His History of the Japanese Church (Historia da Igreja do Japão) was a monumental attempt to complete the earlier unfinished works of Valignano and Luís Fróis but was itself uncompleted.[16] Despite the book's name, the details of the Jesuit efforts in Japan are largely relegated to an appendix entitled "Bishops of the Japanese Church" (Bispos da Igreja do Japao). The main text describes Japanese history and culture, including discussions of the Japanese language, Chinese characters, and writing styles.[15] In Japan, Rodrigues witnessed the expansion of the Portuguese presence, the arrival of the first Englishman William Adams, and the consolidation of the Tokugawa Shogunate. During this period, he also wrote observations on Japanese life, including political events of the emergence of the shogunate and a detailed description of the tea ceremony. His writings reveal an open mind about the culture of his host country, including praise of the holiness of the Buddhist monks.[citation needed] The autograph manuscript is lost but a 1740 copy[15] was discovered by the Jesuit J.M. Cros in the Ajuda Library around 1900. The first 181 pages of the manuscript were published in two volumes as Vol. XIII of the series Notices from Macao (Colecção: Noticias de Macau; 1953 & 1955) in Tokyo.[24] It was translated into English by Michael Cooper in 2001.[25]
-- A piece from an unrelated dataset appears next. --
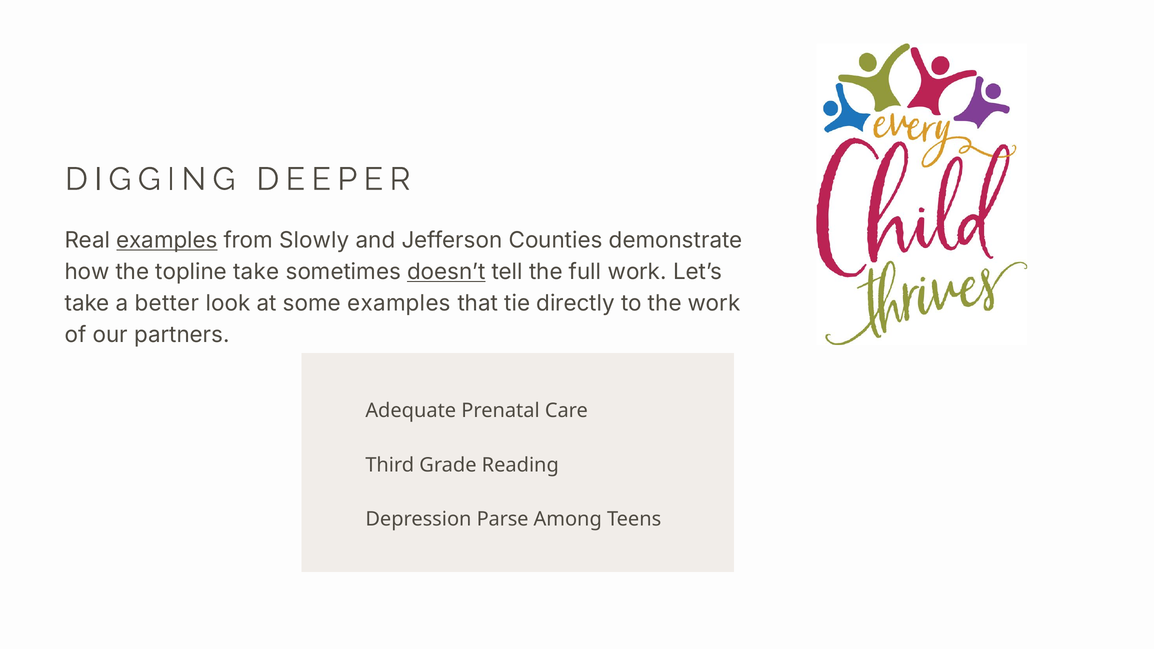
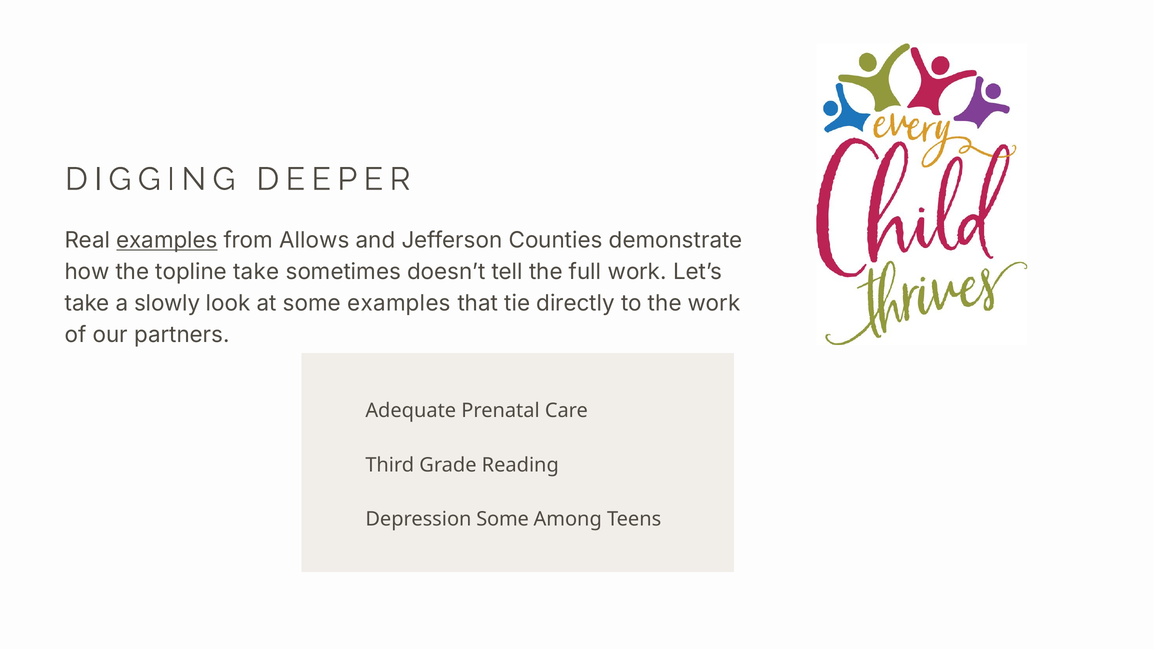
Slowly: Slowly -> Allows
doesn’t underline: present -> none
better: better -> slowly
Depression Parse: Parse -> Some
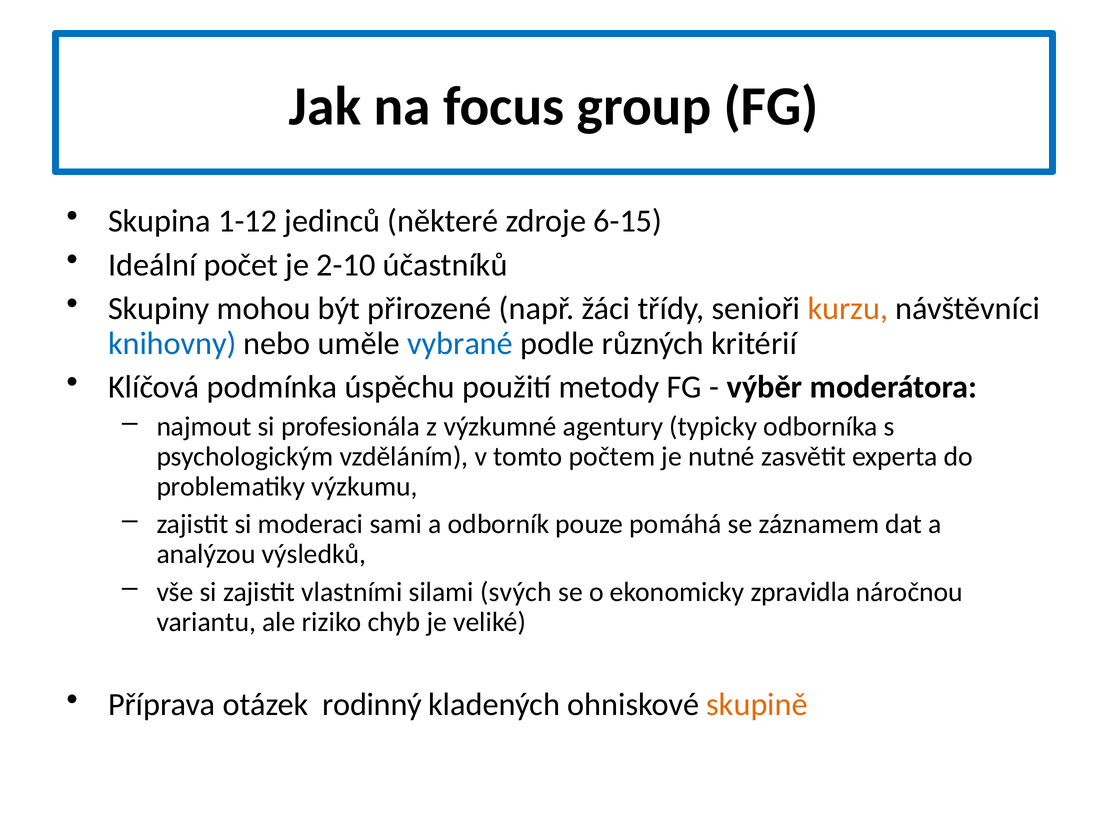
He worked on two treatises—one concerning the Chinese Buddhist sects and their relation to those in Japan and another on the geography of China after the style of Ortelius's Theater of the World—that have only survived in manuscript fragments.[4] His letter to Jeong Duwon on Western astronomy is also preserved;[19] it was translated into Italian by d'Elia and English by Suter & al.[26] In China, he also wrote a description of the 8th-century Nestorian Stela discovered at Xi'an in 1625[16] and a treatise opposing Matteo Ricci's translation of Christian concepts into Chinese.[23] His Record of Gonçalo the Dutiful (公沙効忠, Gōngshā Xiàozhōng Jǐ) is a Chinese paean to the bravery of Capt. Teixeira at Dengzhou.[4]

He was also long supposed to have been the main compiler of the first Japanese–Portuguese dictionary, published in 1603, but this attribution was mistaken[23] and Rodrigues's involvement with any aspect of its compilation has been debated.[lower-alpha 4]


The character of Martin Alvito in the James Clavell book Shōgun and its adaptation as a television miniseries is loosely based on Rodrigues, while their protagonist is based on William Adams. He was portrayed in the miniseries by Damien Thomas. Clavell appears to have named the character Vasco Rodriques to acknowledge João Rodrigues in a similar way as he gave Vasco Rodriques's Japanese wife the name "Gracia" to honor Hosokawa Gracia. (In the book, the character "Mariko" is based on Hosokawa.)


  1. Sources that place his birth in Alcochete have confused him with his contemporary missionary João Rodrigues Girão.[2]
  2. A 1619 report by Francisco Vieira states that Rodrigues came to Japan in 1577 as "a child";[9] other sources place him in Ōtomo's service by 1576.[1]
  3. This meeting is sometimes erroneously reported as having occurred in Beijing or Nanjing.
  4. For a recent discussion concerning the compiler of the dictionary, see Zwartjes.[27]